In previous versions, two time-consuming tasks were performed sequentially when a graphmart with unstructured data sets was activated: First, data was loaded into AnzoGraph. When the load was complete, the Elasticsearch snapshot was restored. Version 5.1.1 revises the unstructured graphmart activation process to run the AnzoGraph load and snapshot restore in parallel and significantly improve overall performance.
Advanced AnzoGraph Connection Improvements
Version 5.1.1 revises the advanced AnzoGraph connection settings to clarify the behavior that the settings control as well as give administrators more control over how Anzo sets the AnzoGraph status when Anzo and AnzoGraph are restarted. In addition, Version 5.1.1 introduces a Max Allowed Duration for Queries option for setting a limit on the amount of time Anzo waits for AnzoGraph to complete a user query. For information about all of the advanced settings, see Connecting to AnzoGraph in the Anzo Deployment and User Guide.
LDAP Search Performance Improvement
Version 5.1.1 increases the performance of LDAP searches by removing the wildcard character (*) that was automatically prepended to the search term. Anzo was performing all LDAP searches as "*<term>*" which increased the search time as well as the number of results. Now the wildcard character is only appended to the end of the term automatically, and users can add the character to the beginning of the term if they wish.
Improved Tolerance for Extra Characters in ETL Additional Jars List
In previous versions, if the list of files in the Additional Jars field in the Spark and Sparkler ETL Engine Config included extra characters, such as spaces or periods, ETL jobs could fail. Version 5.1.1 improves the tolerance for extra characters in the field so that they do not affect the ETL process.
Added a Copy URI Link for Roles
For convenience when finding the named graph for a role, Version 5.1.1 adds a Copy URI link to the Edit Role screens. The image below shows the location of the Copy URI option.
Added Model Class and Property URI Prefix Options to Ingest with Dictionary Workflow
When ingesting a data source with a metadata dictionary and creating a new model, Version 5.1.1 adds the option to set the URI prefix format to use when generating the classes and properties in the model. The Schema Class Prefix and Schema Property Prefix fields (shown in the image below) are the same fields that are available when ingesting data without a metadata dictionary. For information about the fields, see Ingesting a Data Source with a Metadata Dictionary in the Anzo Deployment and User Guide.
Added Support for Escaped Parquet File Names
Version 5.1.1 adds support for onboarding Parquet files with escaped file names and paths.
Enabled Option to Omit Heap or Stack from System Monitor Dump
To preserve disk space, Version 5.1.1 introduces the option to configure the Anzo System Monitor service to exclude heap dumps or stack dumps. For instructions on configuring the service to dump stacks or heaps but not both, see Configuring the System Monitor to Omit Heap or Stack Dumps in the Anzo Deployment and User Guide.
-=-=-
→ Actions to take
A: Answer these questions about the release notes, one line each:
(i) In earlier versions, after the data load into AnzoGraph finished, what was done next when activating a graphmart with unstructured data sets?
(ii) What option does Version 5.1.1 introduce for limiting how long Anzo waits for AnzoGraph to complete a user query?
(iii) Where in the search term is the wildcard character now added automatically for LDAP searches?
B: Extract the passage of the release notes from "Advanced AnzoGraph Connection Improvements" to "AnzoGraph in the Anzo Deployment and User Guide.", copying it word for word.
The rows that come next are separate material from the release notes.
-=-=-
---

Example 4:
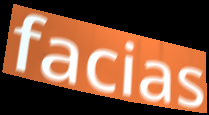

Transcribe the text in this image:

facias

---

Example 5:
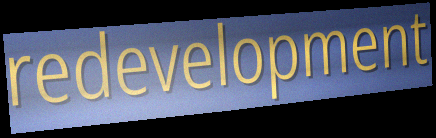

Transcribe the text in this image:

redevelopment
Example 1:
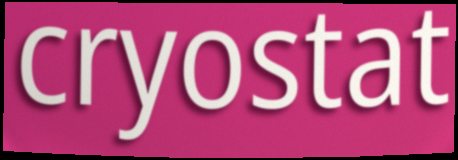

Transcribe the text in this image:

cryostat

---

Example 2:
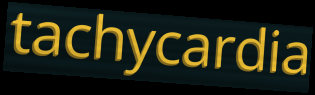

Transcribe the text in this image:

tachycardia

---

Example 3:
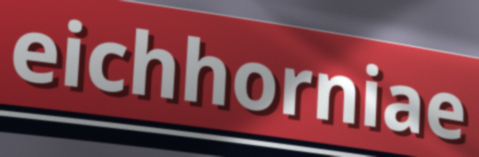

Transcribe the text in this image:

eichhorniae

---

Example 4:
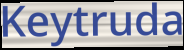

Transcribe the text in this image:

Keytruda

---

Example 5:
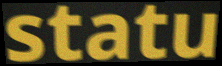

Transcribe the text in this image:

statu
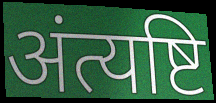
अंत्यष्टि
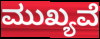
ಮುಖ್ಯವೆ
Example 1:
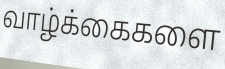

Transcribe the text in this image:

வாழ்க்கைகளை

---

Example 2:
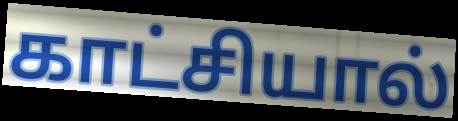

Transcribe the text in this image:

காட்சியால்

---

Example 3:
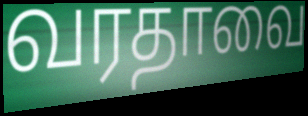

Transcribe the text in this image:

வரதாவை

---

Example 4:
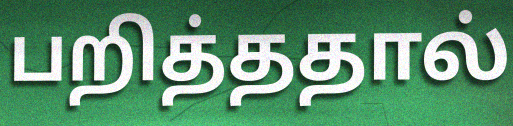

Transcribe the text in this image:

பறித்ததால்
-=-=-
→ Final results
A:
(i) The Elasticsearch snapshot was restored.
(ii) Max Allowed Duration for Queries.
(iii) Only at the end of the term.

B:
Advanced AnzoGraph Connection Improvements
Version 5.1.1 revises the advanced AnzoGraph connection settings to clarify the behavior that the settings control as well as give administrators more control over how Anzo sets the AnzoGraph status when Anzo and AnzoGraph are restarted. In addition, Version 5.1.1 introduces a Max Allowed Duration for Queries option for setting a limit on the amount of time Anzo waits for AnzoGraph to complete a user query. For information about all of the advanced settings, see Connecting to AnzoGraph in the Anzo Deployment and User Guide.